A Bay Area lawmaker says today’s California Supreme Court decision that local governments can ban medical marijuana dispensaries is all the more reason to support his bill to create statewide regulation under the Department of Alcoholic Beverage Control.
AB 473, by Assemblyman Tom Ammiano, D-San Francisco, was passed by the Assembly Public Safety Committee two weeks ago on a 5-2 vote, and now is pending before the Appropriations Committee. Here’s what Ammiano said today:
“As I understand it, the court ruling says Riverside County can, under current state law, prohibit dispensaries. However, it allows a big hole for the legislature to drive through. The court wrote: ‘Of course, nothing prevents future efforts by the Legislature, or by the People, to adopt a different approach. In the meantime, however, we must conclude that Riverside‘s ordinances are not preempted by state law.’
“To me, that sounds like a call for the Legislature to act. I hope to move toward that different approach so we can ensure that patients have access to medical cannabis wherever they live.
“That’s what the voters of California wanted when they passed the Compassionate Use Act.
“In the meantime, my AB 473 can be a kind of friendly persuasion. It provides a way to make localities more open to allowing dispensaries.

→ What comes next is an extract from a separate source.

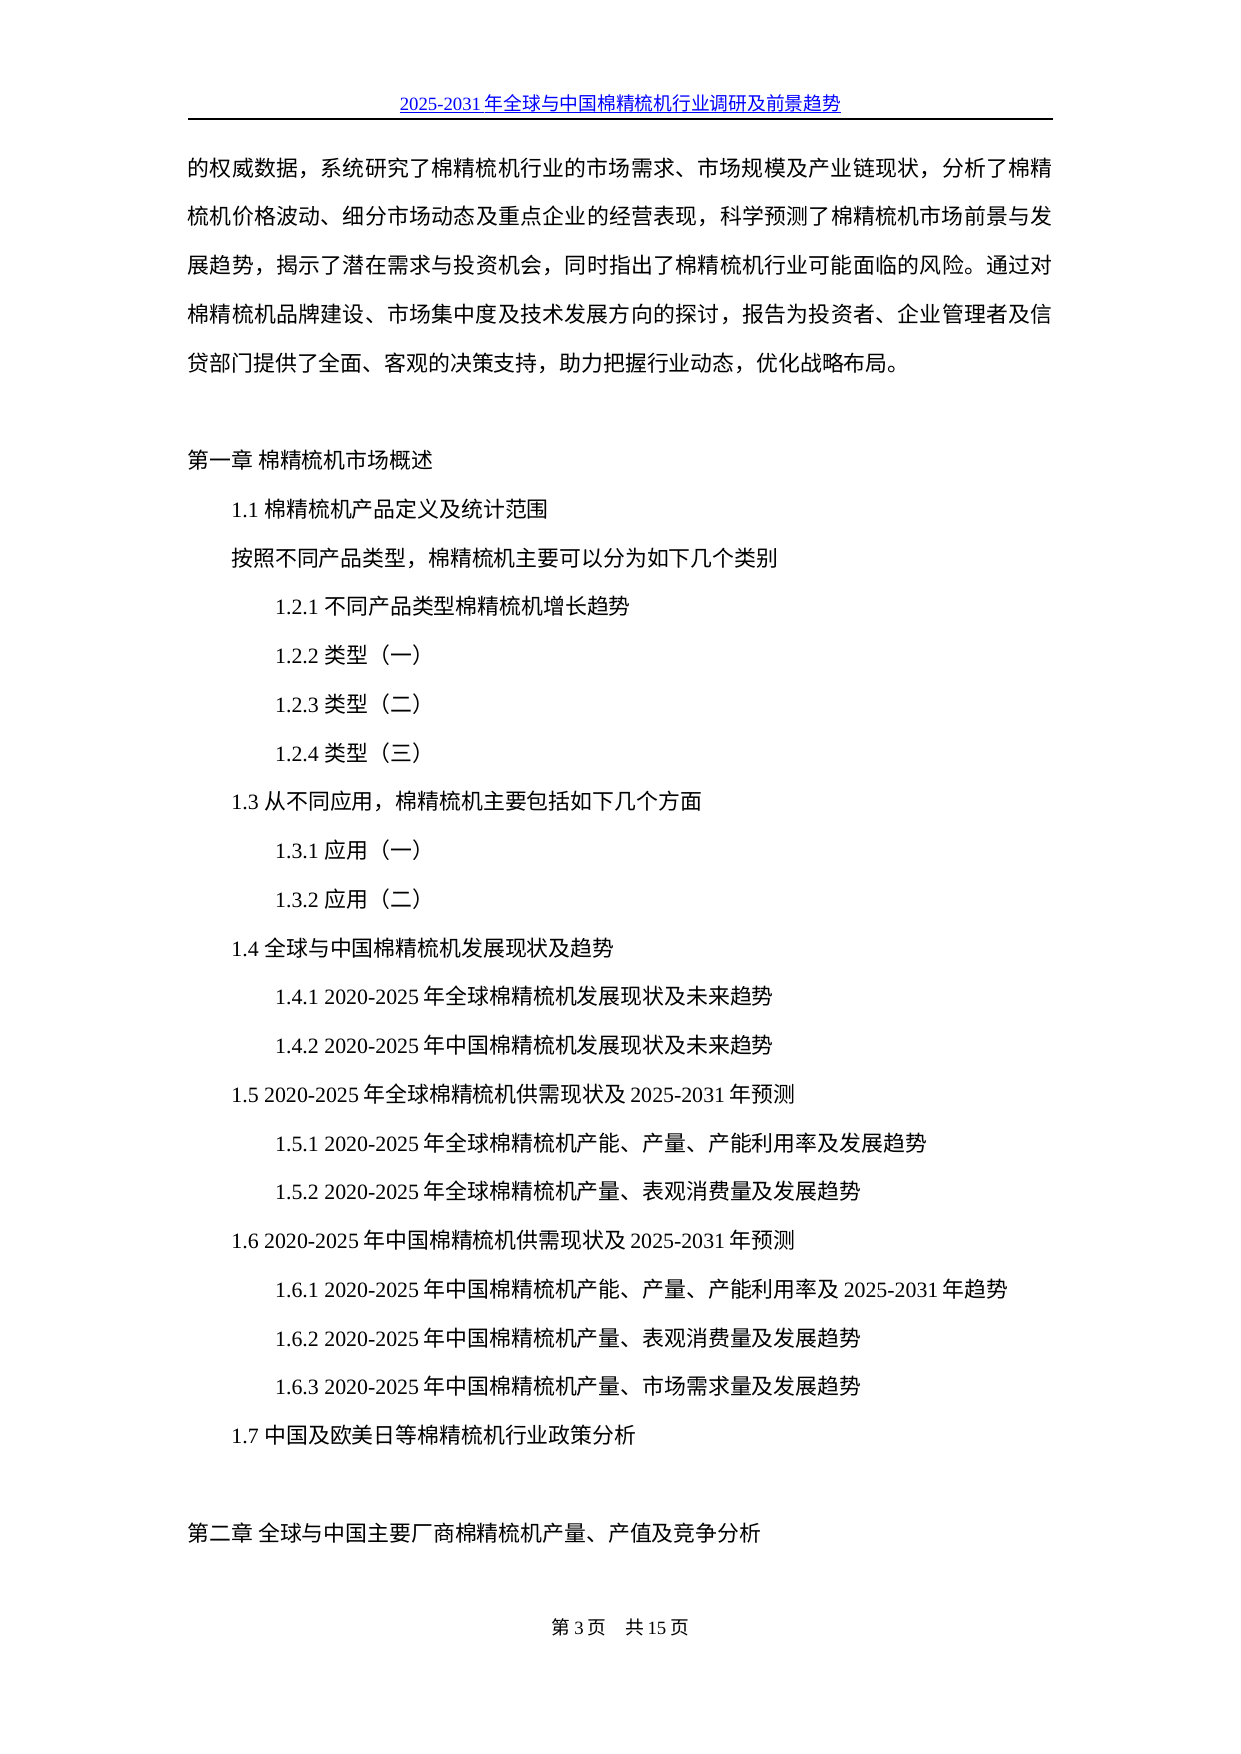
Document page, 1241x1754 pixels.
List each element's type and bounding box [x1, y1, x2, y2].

text [187, 150, 1053, 1548]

State regulation should reassure them (and the federal government) that dispensaries can operate safely, legally without threats to the communities where they are located.
“In fact, I think they will see that dispensaries often stabilize and contribute to their communities because of greater attention to security and increased tax revenues.”
Drug-reform groups are on aboard, given today’s court ruling.
“It is time for the state legislature to enact state-wide medical marijuana oversight and regulation that both protects patient access and eases the burden on localities to deal with this issue on their own,” Tamar Todd, senior staff attorney for the Drug Policy Alliance, said in a news release. “Localities will stop enacting bans once the state has stepped up and assumed its responsibility to regulate.”
Don Duncan, California policy director of Americans for Safe Access, said “the ball is in the legislature’s court to establish statewide regulations that both meet the needs of patients and keep communities safe.”